Does gender make any difference in the working relations between doctors and nurses? Is the relationship between women doctors and nursing staff poorer or perhaps better than is the case with male doctors? Disturbing Gender examines exactly these questions and attempts to show how and why gender relations need to be taken into account if we are to understand why certain tensions arise in hospital work.
Nursing and medicine are at the present time renegotiating and redefining their position in relation to each other.
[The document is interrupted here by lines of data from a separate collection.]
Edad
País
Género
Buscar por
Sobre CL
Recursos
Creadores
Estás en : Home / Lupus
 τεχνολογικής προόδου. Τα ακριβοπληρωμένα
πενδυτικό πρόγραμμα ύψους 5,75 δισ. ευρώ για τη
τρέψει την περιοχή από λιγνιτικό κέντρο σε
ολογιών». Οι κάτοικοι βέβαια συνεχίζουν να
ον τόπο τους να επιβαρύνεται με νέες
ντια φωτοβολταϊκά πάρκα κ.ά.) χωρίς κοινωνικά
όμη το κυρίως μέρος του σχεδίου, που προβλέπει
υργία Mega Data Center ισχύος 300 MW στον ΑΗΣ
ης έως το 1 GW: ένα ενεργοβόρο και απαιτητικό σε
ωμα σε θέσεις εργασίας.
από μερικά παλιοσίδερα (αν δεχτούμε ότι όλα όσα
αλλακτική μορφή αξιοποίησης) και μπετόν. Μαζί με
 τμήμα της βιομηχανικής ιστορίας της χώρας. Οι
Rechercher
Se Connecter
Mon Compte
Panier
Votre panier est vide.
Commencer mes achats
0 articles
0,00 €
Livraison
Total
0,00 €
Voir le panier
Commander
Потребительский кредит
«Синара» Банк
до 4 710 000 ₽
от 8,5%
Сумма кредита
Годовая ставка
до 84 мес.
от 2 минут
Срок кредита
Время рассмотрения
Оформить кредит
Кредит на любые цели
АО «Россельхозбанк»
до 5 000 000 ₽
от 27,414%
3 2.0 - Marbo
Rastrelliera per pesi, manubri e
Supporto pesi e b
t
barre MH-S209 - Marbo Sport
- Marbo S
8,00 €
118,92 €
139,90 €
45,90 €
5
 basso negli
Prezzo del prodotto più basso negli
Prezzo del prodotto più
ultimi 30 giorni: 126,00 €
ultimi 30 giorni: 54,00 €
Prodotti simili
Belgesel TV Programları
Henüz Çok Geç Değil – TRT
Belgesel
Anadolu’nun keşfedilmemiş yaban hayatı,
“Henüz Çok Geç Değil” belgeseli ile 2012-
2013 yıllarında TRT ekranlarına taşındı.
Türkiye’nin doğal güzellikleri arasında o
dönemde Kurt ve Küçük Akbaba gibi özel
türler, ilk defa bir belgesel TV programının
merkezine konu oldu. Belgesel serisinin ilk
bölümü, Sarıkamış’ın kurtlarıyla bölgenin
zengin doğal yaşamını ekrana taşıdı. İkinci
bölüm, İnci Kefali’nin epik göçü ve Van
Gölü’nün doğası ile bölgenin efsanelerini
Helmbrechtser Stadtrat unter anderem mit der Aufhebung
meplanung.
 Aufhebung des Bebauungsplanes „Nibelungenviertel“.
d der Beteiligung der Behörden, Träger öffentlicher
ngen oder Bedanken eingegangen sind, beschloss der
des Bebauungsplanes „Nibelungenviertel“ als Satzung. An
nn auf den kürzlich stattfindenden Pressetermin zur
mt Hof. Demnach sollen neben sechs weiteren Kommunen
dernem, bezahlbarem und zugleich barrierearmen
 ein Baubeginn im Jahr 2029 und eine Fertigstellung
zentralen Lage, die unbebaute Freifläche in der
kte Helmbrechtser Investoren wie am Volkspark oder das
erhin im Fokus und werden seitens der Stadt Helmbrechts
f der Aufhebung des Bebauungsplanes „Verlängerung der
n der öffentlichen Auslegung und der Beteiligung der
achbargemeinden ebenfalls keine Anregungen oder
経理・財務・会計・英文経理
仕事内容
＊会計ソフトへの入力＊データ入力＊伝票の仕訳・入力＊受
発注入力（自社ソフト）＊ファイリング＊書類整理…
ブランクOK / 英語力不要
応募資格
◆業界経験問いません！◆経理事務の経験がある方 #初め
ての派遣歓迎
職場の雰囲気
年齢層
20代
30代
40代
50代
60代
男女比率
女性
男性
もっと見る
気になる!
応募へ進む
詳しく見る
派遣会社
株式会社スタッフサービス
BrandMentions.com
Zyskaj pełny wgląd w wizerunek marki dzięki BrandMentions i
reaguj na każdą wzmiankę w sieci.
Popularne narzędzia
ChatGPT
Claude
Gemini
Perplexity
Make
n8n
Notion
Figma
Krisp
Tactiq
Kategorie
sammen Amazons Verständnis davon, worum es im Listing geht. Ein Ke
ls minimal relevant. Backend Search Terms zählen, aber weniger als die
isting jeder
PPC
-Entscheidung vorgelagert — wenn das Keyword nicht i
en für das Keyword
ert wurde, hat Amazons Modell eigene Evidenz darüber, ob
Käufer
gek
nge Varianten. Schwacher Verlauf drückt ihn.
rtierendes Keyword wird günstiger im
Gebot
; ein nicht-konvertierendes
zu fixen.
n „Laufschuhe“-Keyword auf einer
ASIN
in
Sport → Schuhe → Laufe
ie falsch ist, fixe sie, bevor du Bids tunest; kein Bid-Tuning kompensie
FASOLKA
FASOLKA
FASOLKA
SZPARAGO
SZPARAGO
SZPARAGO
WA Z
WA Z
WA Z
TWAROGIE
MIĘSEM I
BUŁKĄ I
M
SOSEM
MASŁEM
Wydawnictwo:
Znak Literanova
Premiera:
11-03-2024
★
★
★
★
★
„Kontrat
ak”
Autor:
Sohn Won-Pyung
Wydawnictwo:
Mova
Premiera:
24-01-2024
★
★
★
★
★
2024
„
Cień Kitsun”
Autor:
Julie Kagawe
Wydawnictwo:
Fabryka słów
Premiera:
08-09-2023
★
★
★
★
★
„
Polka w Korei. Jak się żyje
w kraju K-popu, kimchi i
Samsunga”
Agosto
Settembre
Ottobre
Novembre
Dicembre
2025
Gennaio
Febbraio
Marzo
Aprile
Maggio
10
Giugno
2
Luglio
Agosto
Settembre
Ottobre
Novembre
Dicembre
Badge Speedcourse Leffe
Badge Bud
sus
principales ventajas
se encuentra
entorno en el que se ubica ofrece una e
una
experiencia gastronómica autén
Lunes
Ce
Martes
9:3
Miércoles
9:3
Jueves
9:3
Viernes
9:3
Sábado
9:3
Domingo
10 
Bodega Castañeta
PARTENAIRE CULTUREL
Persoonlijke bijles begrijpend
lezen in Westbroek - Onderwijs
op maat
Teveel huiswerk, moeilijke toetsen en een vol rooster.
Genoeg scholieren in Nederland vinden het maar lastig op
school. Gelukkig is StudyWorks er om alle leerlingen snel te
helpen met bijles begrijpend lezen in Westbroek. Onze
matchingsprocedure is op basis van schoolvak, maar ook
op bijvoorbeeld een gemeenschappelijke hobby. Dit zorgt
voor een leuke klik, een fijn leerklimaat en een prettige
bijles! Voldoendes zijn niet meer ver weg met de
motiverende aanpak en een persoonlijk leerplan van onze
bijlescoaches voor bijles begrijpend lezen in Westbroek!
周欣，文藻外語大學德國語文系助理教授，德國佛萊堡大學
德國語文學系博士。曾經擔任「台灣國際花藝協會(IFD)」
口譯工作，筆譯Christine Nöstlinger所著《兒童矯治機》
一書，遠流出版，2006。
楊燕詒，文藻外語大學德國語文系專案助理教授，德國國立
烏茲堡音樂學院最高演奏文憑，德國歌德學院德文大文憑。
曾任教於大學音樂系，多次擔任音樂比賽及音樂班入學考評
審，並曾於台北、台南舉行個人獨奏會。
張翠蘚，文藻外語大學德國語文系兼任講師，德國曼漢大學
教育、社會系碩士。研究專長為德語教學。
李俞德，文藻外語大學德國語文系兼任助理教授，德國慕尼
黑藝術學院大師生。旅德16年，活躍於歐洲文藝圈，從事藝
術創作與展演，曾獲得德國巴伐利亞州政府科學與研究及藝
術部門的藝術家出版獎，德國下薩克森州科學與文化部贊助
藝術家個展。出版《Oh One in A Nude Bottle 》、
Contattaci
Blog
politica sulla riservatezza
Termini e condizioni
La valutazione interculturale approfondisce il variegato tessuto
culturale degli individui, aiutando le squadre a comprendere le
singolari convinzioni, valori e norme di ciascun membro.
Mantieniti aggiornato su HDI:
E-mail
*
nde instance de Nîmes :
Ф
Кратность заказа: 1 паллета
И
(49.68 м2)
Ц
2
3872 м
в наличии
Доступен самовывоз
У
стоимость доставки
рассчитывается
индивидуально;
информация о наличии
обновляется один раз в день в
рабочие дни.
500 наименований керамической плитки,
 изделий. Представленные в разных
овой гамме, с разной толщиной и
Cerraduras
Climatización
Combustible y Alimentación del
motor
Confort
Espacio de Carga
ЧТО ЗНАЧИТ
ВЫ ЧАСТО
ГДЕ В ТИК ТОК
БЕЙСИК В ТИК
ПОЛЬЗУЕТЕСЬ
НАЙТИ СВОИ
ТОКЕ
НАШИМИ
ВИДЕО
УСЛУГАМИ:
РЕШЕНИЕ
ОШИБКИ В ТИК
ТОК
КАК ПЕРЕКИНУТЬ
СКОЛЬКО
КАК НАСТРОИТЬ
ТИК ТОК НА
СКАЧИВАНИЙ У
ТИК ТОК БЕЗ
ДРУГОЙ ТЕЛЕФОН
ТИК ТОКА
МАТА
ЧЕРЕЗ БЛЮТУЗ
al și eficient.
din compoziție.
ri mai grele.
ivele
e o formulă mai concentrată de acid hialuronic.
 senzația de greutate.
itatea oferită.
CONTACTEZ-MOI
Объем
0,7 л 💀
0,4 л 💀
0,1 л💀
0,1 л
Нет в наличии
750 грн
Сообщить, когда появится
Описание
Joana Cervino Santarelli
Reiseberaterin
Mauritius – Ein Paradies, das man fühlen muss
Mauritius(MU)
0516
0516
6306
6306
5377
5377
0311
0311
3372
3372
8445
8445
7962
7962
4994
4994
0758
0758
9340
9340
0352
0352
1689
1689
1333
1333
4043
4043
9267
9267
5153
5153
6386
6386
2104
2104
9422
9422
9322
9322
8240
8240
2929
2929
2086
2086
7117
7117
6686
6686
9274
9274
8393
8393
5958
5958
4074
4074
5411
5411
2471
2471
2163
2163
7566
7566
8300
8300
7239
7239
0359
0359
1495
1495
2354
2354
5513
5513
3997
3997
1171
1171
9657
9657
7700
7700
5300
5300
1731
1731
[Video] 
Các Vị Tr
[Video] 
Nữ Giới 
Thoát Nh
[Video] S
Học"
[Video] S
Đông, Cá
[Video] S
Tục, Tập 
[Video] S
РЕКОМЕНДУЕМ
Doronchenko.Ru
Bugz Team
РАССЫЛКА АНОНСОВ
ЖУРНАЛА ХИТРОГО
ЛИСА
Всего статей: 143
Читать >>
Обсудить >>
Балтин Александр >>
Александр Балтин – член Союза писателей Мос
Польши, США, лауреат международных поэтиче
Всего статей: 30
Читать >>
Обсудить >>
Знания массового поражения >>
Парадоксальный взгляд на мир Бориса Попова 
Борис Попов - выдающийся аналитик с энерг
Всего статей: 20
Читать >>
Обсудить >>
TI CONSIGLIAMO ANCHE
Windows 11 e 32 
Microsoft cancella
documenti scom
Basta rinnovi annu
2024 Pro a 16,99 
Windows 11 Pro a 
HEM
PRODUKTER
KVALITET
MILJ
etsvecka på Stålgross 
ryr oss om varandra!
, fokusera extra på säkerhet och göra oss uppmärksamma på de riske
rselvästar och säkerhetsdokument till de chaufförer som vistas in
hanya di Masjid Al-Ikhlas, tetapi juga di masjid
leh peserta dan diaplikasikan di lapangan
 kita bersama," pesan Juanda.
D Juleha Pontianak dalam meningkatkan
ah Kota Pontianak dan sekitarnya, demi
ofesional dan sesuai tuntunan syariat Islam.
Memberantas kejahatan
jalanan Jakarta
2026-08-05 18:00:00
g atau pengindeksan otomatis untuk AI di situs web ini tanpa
By arguing that the health care organisation itself is gendered and that the professions of medicine and nursing are closely built upon constructions of masculinity(ies) and femininity(ies), Karen Davies attempts to also explore what a resetting of the boundaries means. Dialogic communication and respect for each others’ skills and alterity emerge as central components.
Theoretically, ‘the body’ is used as an analytic tool in the book: the body is inscribed with gender – influencing intraprofessional relations; there is the question of situatedness – where the bodies of medical and nursing staff find themselves in the daily run of things; and there is the meeting, or mis-meeting, of the two collective bodies – medicine and nursing.
An underlying theme running throughout the whole book is the question of change. The analysis attempts to pinpoint where problems lie and argues for an ungendering of gender relations.
Karen Davies is a senior researcher and lecturer at the Department of Sociology, Lund University.